Brano di partenza:
▬▬▬▬▬▬▬▬▬▬

Non vado al massimo ultimamente. Stremato sono giunto al termine de La linea d'ombra, ch'erano poche pagine. Non mi viene molto da scrivere e, come se non bastasse, quello che scrivo non è buono. Quello che filmo e monto ancora peggio.
L'ultima delle idee è una nuova zine, autarchica fino al midollo. Spero di fare un lavoro pregevole, duraturo, al contrario di quanto ho prodotto fino ad ora. Ciò appare come impresa improba, soprattutto dopo aver constato che quanto buttato giù fino ad ora sul mio piccolo computer non va assolutamente nella direzione giusta.
Sperando in tempi migliori e in serate allegre passate insieme, vi lascio un frammento di qualcosa che non è stato, non è e non sarà mai. Per fortuna.

▬▬▬▬▬▬▬▬▬▬

Compiti da svolgere:
1. Quale libro dice di aver terminato chi scrive il brano?
2. Filtra l'elenco e riporta ogni riga che contiene la stringa "kern".
Il brano e l'elenco non hanno alcun legame tra loro.

Estratti dell'elenco:
▬▬▬▬▬▬▬▬▬▬

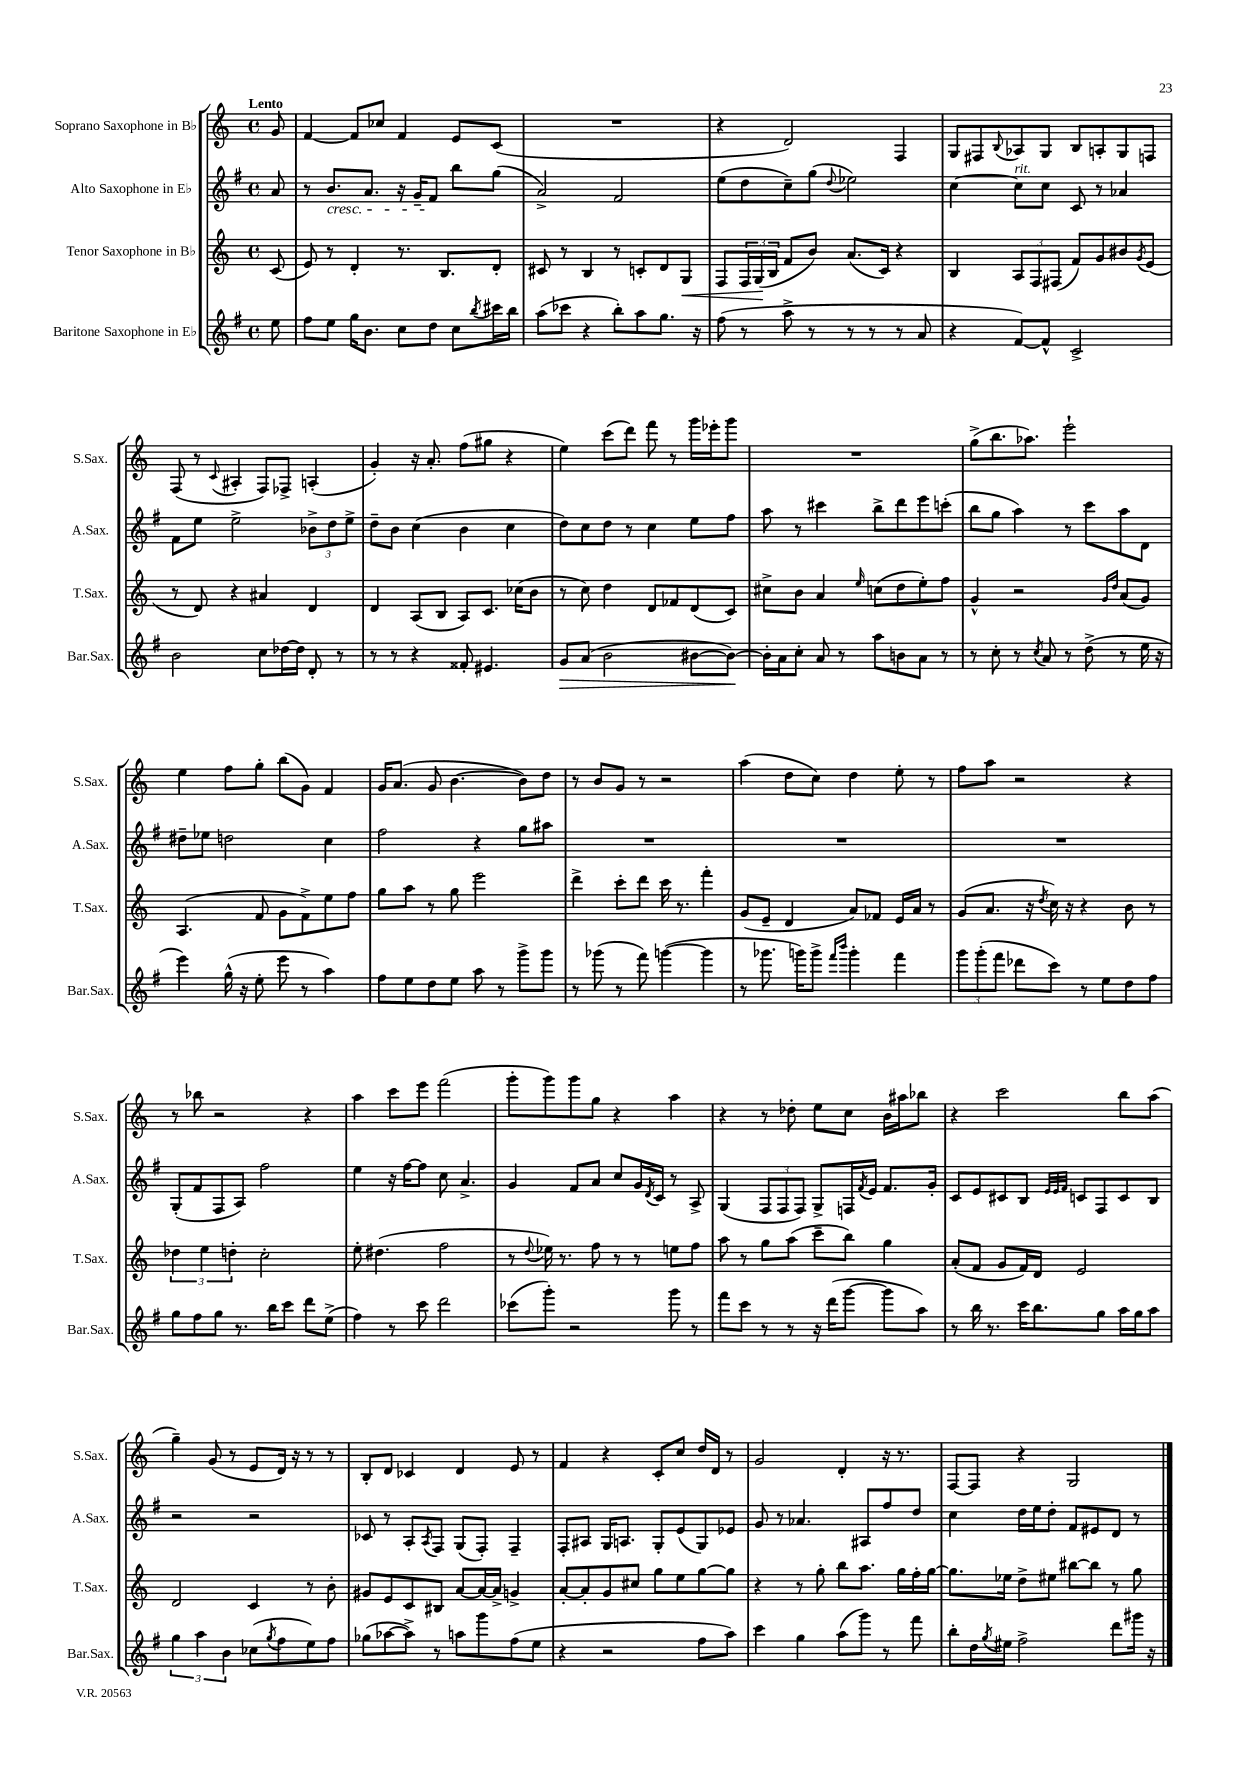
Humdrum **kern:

▬▬▬▬▬▬▬▬▬▬

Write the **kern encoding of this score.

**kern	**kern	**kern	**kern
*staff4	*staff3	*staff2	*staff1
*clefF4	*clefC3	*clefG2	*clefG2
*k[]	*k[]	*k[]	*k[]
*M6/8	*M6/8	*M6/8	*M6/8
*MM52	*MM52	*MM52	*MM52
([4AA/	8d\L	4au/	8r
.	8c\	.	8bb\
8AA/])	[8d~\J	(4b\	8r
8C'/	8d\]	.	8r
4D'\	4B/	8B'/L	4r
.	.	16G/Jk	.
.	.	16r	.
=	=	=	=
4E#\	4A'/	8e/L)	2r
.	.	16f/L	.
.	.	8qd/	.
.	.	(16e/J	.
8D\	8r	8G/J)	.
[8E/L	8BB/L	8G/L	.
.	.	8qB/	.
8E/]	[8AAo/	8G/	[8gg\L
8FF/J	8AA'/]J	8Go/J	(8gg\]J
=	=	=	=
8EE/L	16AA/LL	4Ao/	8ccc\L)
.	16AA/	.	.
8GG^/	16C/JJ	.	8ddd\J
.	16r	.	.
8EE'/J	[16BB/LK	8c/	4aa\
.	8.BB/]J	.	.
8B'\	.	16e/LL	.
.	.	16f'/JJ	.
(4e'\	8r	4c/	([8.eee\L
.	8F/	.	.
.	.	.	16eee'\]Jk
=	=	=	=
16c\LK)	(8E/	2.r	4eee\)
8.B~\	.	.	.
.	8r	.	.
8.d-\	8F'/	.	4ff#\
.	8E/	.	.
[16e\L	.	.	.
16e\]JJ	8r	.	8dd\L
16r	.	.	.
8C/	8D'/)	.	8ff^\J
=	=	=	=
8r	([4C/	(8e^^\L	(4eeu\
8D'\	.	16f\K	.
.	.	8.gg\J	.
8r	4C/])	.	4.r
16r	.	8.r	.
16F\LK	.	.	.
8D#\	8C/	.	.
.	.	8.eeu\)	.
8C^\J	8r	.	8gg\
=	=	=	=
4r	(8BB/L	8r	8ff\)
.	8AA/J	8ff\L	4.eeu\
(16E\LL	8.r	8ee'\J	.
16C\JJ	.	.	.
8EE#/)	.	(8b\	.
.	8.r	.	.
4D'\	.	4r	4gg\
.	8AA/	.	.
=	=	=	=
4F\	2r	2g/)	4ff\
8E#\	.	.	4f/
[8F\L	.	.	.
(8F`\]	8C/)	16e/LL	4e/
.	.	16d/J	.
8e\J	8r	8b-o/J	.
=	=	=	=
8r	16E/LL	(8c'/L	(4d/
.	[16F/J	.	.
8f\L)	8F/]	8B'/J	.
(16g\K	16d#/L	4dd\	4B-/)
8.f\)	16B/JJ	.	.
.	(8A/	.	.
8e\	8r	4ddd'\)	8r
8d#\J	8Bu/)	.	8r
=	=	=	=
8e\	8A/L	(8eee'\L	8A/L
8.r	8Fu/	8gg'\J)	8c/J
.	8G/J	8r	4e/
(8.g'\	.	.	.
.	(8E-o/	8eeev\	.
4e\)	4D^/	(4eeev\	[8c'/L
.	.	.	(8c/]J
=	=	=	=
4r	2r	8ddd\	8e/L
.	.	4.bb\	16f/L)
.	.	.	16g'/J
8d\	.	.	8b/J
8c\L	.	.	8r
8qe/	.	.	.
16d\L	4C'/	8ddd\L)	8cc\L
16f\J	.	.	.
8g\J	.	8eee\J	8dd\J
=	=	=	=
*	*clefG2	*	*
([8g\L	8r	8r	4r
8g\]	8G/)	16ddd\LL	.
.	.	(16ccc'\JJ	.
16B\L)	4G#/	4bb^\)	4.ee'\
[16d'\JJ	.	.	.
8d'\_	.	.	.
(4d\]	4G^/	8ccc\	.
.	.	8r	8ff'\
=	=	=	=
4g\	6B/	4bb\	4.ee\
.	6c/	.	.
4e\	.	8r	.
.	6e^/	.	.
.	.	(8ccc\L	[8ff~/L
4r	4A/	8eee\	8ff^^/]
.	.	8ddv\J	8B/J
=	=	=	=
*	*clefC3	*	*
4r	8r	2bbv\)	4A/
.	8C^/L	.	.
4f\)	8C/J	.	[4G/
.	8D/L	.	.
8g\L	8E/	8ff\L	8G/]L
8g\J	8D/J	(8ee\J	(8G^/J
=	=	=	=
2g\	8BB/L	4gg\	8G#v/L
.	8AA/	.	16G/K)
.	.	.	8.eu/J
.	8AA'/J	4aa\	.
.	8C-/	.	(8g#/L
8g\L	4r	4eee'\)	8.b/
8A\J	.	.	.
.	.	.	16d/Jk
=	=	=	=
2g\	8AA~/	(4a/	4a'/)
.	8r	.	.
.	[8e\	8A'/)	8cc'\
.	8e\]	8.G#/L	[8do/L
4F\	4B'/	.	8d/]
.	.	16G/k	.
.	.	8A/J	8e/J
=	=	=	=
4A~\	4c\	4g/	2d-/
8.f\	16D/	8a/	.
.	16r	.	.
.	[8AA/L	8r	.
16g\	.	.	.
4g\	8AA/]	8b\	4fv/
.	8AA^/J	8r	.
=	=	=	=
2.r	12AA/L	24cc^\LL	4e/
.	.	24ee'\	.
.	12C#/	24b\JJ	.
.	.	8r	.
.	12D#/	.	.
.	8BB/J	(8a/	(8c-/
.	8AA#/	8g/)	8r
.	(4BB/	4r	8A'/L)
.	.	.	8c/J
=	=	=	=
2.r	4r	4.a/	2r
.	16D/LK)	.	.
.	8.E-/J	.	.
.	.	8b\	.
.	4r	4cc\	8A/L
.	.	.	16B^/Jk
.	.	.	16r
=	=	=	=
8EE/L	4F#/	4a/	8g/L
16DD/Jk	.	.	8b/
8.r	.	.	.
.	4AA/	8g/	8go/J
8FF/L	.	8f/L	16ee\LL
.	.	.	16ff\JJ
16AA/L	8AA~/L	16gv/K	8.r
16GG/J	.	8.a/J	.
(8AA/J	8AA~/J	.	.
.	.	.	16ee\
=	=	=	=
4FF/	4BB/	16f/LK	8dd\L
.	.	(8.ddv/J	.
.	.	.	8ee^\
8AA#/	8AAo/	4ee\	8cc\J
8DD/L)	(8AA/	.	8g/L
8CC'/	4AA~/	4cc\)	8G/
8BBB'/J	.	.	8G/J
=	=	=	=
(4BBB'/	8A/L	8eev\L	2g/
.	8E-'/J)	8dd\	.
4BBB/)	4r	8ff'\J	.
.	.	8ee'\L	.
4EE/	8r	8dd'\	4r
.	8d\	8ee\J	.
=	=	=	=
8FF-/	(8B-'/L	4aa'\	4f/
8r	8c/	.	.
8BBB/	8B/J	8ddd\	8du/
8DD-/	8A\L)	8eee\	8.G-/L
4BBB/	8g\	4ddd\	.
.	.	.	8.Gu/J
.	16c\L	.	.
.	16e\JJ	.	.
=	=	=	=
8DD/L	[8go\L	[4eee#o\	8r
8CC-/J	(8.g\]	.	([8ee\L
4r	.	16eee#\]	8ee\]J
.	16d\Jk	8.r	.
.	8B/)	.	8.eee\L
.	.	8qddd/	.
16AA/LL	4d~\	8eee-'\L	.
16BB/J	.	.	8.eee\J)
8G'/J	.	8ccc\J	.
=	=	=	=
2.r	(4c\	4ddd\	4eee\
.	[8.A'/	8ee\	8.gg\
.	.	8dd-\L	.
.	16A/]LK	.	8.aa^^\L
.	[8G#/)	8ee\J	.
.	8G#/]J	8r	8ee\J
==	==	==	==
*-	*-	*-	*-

▬▬▬▬▬▬▬▬▬▬

Risposte ai compiti:
1. La linea d'ombra.

2.
Humdrum **kern:
Write the **kern encoding of this score.
**kern	**kern	**kern	**kern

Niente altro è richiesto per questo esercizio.